Curran also advanced a third justification for the ban on beards: the need to be able to identify prisoners while they are in prison. Prisons in Arkansas, he emphasized repeatedly, are unique from other states that would allow Holt to have a beard. In particular, he explained, inmates go out in the fields to work during the day and then return to their assigned barracks. Prison officials need to be able to prevent a prisoner from shaving off his beard and switching prison IDs with another prisoner so that he can gain access to (and potentially cause trouble in) another barracks. Here too, though, he found a skeptical audience in Alito, who peppered him with factual questions and observed that, among other things, such a scenario would require the inmate “to find someone who also looks like him” and lives in the barracks to which the inmate wants to gain illicit access.

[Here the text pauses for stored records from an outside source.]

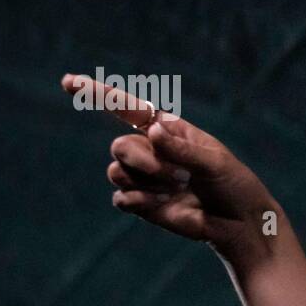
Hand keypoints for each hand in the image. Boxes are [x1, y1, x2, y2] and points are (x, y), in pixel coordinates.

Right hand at [62, 73, 282, 268]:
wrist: (237, 223)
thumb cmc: (232, 184)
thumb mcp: (214, 162)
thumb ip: (182, 148)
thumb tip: (151, 131)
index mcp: (168, 129)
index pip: (126, 108)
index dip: (97, 94)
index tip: (68, 82)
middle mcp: (150, 149)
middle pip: (120, 147)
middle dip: (146, 163)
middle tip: (179, 176)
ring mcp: (143, 177)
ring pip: (117, 171)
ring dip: (147, 182)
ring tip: (177, 189)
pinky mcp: (141, 203)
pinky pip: (121, 197)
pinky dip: (140, 201)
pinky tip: (164, 204)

During his short rebuttal, Laycock seized on the Justices’ apparent doubts whether the state truly needs to ban beards for religious reasons based on its need to identify inmates inside the prison. He reminded them that, for example, inmates can also change their appearances by shaving their heads, mustaches, or beards allowed for medical reasons – which they have every right to do. And although it remains unclear precisely what an opinion in his client’s favor might look like, by the time Laycock sat down, a majority on the Court seemed to agree with him.